What the task requires.
Each entry below is to be restated word for word, with no pictures carried over.
Top of Exercise inputs
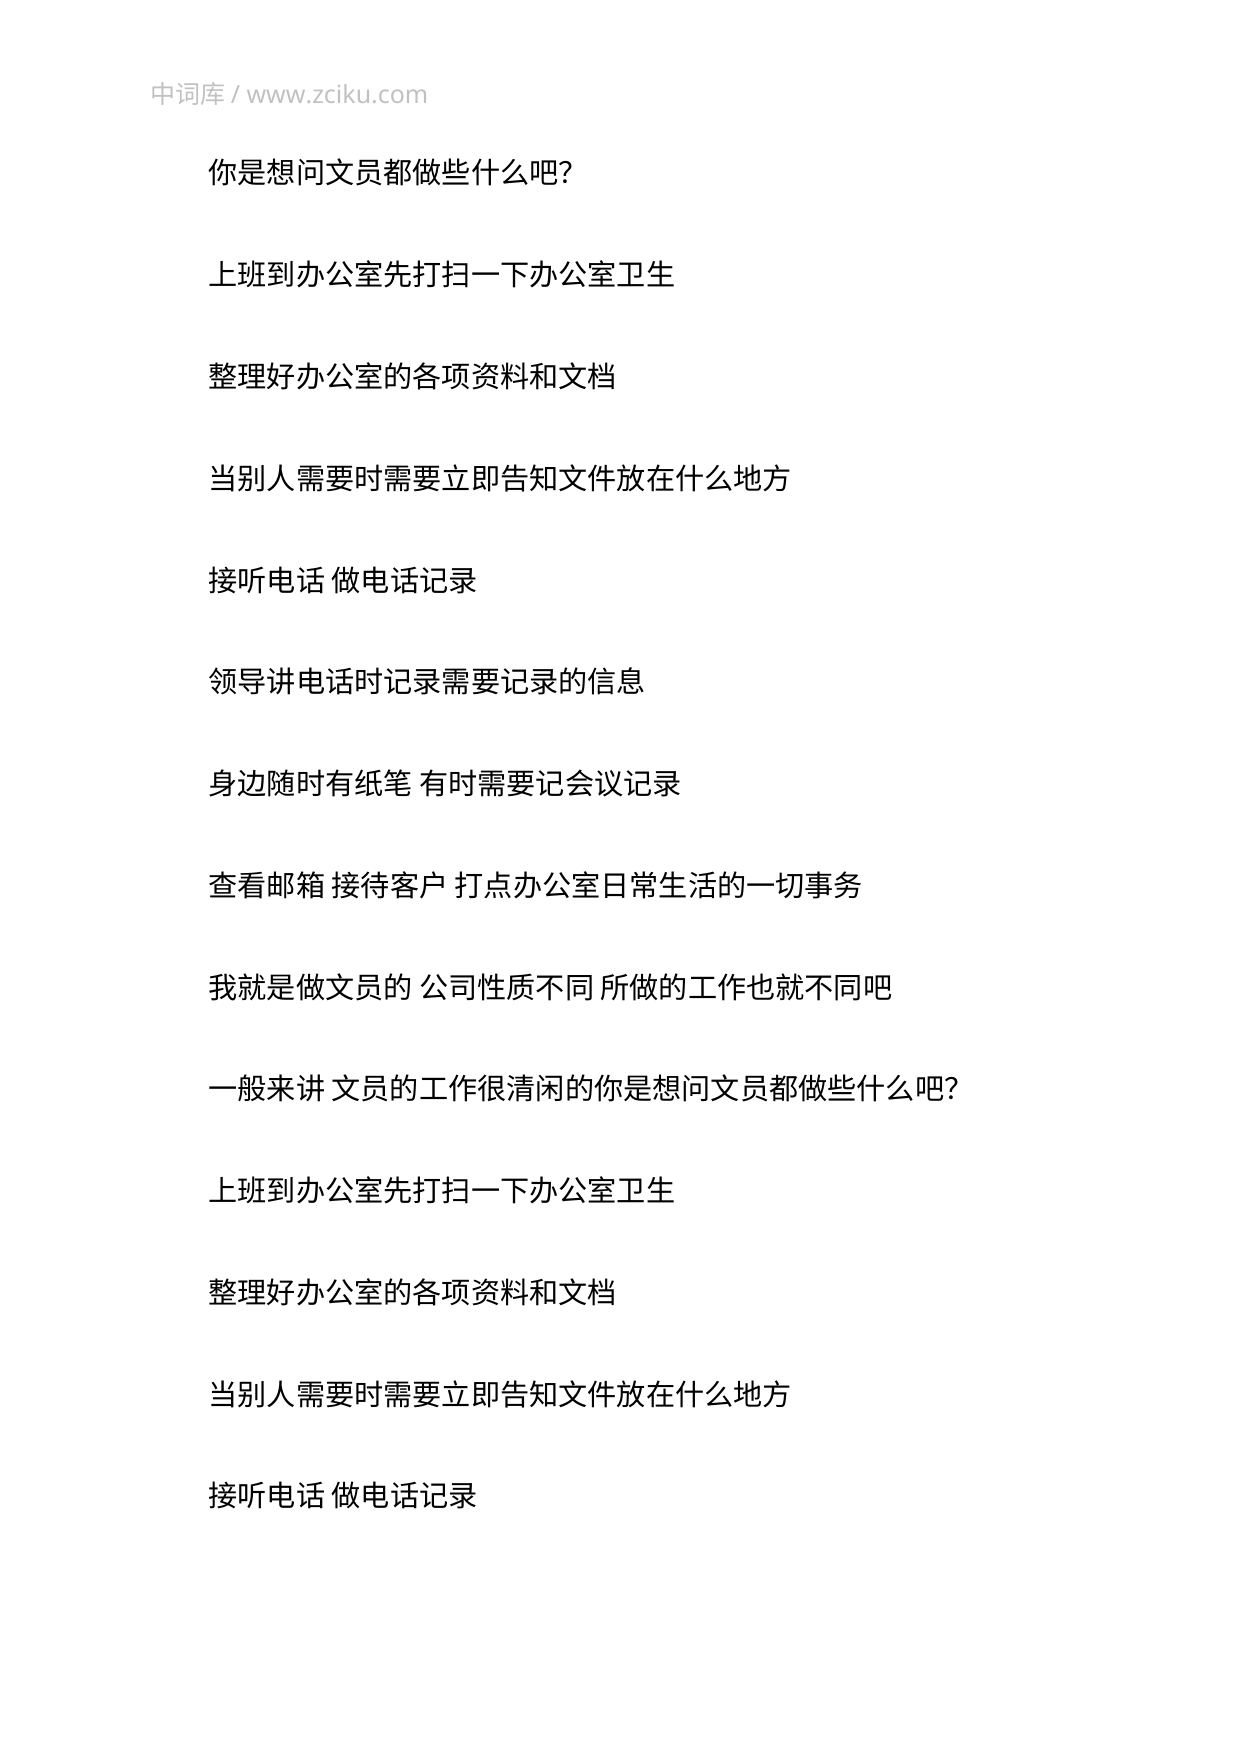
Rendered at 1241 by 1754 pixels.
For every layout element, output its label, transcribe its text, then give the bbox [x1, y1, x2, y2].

text 上班到办公室先打扫一下办公室卫生 [150, 252, 1090, 294]
text 接听电话 做电话记录 [150, 1473, 1090, 1515]
text 接听电话 做电话记录 [150, 557, 1090, 599]
text 我就是做文员的 公司性质不同 所做的工作也就不同吧 [150, 964, 1090, 1006]
text 你是想问文员都做些什么吧？ [150, 150, 1090, 192]
text 整理好办公室的各项资料和文档 [150, 1269, 1090, 1312]
text 当别人需要时需要立即告知文件放在什么地方 [150, 455, 1090, 498]
text 身边随时有纸笔 有时需要记会议记录 [150, 761, 1090, 803]
text 一般来讲 文员的工作很清闲的你是想问文员都做些什么吧？ [150, 1066, 1090, 1108]
text 查看邮箱 接待客户 打点办公室日常生活的一切事务 [150, 862, 1090, 905]
text 当别人需要时需要立即告知文件放在什么地方 [150, 1371, 1090, 1413]
text 上班到办公室先打扫一下办公室卫生 [150, 1168, 1090, 1210]
text 整理好办公室的各项资料和文档 [150, 353, 1090, 396]
text 领导讲电话时记录需要记录的信息 [150, 659, 1090, 701]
Bottom of Exercise inputs
Exercise answer.
Rendered at 1241 by 1754 pixels.
For every layout element, output its label, transcribe its text, then give the bbox [x1, y1, x2, y2].

text 上班到办公室先打扫一下办公室卫生 [150, 252, 1090, 294]
text 接听电话 做电话记录 [150, 1473, 1090, 1515]
text 接听电话 做电话记录 [150, 557, 1090, 599]
text 我就是做文员的 公司性质不同 所做的工作也就不同吧 [150, 964, 1090, 1006]
text 你是想问文员都做些什么吧？ [150, 150, 1090, 192]
text 整理好办公室的各项资料和文档 [150, 1269, 1090, 1312]
text 当别人需要时需要立即告知文件放在什么地方 [150, 455, 1090, 498]
text 身边随时有纸笔 有时需要记会议记录 [150, 761, 1090, 803]
text 一般来讲 文员的工作很清闲的你是想问文员都做些什么吧？ [150, 1066, 1090, 1108]
text 查看邮箱 接待客户 打点办公室日常生活的一切事务 [150, 862, 1090, 905]
text 当别人需要时需要立即告知文件放在什么地方 [150, 1371, 1090, 1413]
text 上班到办公室先打扫一下办公室卫生 [150, 1168, 1090, 1210]
text 整理好办公室的各项资料和文档 [150, 353, 1090, 396]
text 领导讲电话时记录需要记录的信息 [150, 659, 1090, 701]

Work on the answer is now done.